Japanese society, however, in contrast to that of America, allows mothers to grieve for what they do to their unscheduled children; to sympathize with their lost treasures, dispatched from the darkness of the womb to the darkness of the nether world. The ritual grieving brings to the surface the bitter sorrow of lost motherhood and helps them to deal with this trauma.

A Threatened Curse

The Sakakibara "Great Kannon Temple" in Mie Prefecture caters to grieving parents as its mainline business. Its 90 foot high gold-covered statue of the Kannon goddess attracts visitors from far and wide, and its remote location permits parents to grieve without danger of being seen by the neighbors. To drum up business some years ago, this and other temples resorted to questionable advertising. Modern Japanese may make a public show of having risen above ancient folklore, but astute promoters of the temple's business ignored the pretext of immunity to superstition. Instinctively they went for the jugular vein of psychic unrest, and gnawed at the vitals of submerged and unresolved fears.

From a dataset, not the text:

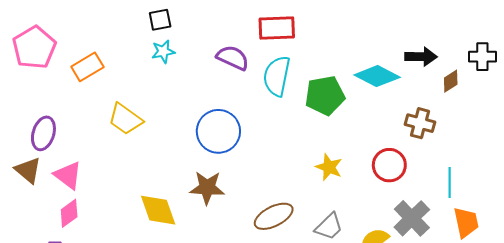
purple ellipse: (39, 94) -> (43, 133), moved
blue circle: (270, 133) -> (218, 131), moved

Some hinted darkly at tatari, a curse which a restless child in the other world can bring upon a family because of an abortion; the curse can lead to divorce, an automobile accident, a loss of job, or failure in an entrance exam. "We can bring your child to peace" so guaranteed a typical ad. Here is a translation of an ad:

Bring peace to your child, abandoned now and alone on the banks of the River Sai; demons bully him there, making him pile up stone stupas, which the demons kick down again. Our Kannon is equipped to save your child. She has large hands, with webbing between the fingers; she can pick up your shredded and smashed child whole, press him to her bosom tenderly and reverently, then convey him across the River Sai; family ancestors will meet him there and admit him to their company. There at last, the child will be peaceful, and you are safe from its avenging anger.

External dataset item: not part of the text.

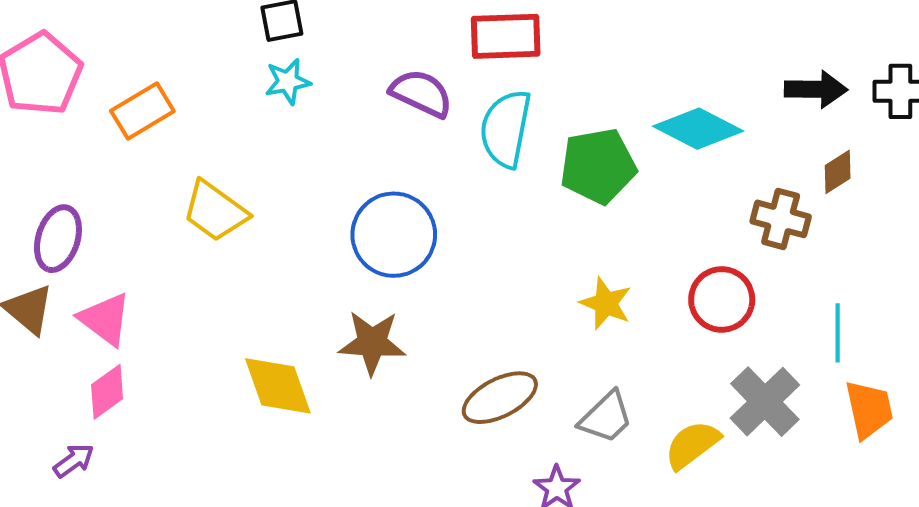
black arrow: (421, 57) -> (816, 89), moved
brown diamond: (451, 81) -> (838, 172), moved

For greater convenience, the ad offered mail-order ceremonies. An order blank included lines on which to record the due-date of the child; it provided for up to five aborted children, at $100 each. Upon receipt of payment, a priest will perform the ceremony, and the applicant will receive a memorial card by return mail. Should the petitioner wish, the return envelope will be without the temple's address, to guard secrecy. The mailman need not know. The memorial card can be tucked into a hidden place of the house altar, advises the ad, and when parents hold the card in their hands, they can speak directly to the child, who will then learn about the parents' care and love.

The multi-million dollar success of the mizuko kuyoprayer industry in Japan indicates that grieving for an aborted child is an abiding need felt by parents. Although the folklore, if taken literally, defies credulity, it is perhaps little more than camouflage spread over the real fears and genuine feelings which tug at the parents' heartstrings.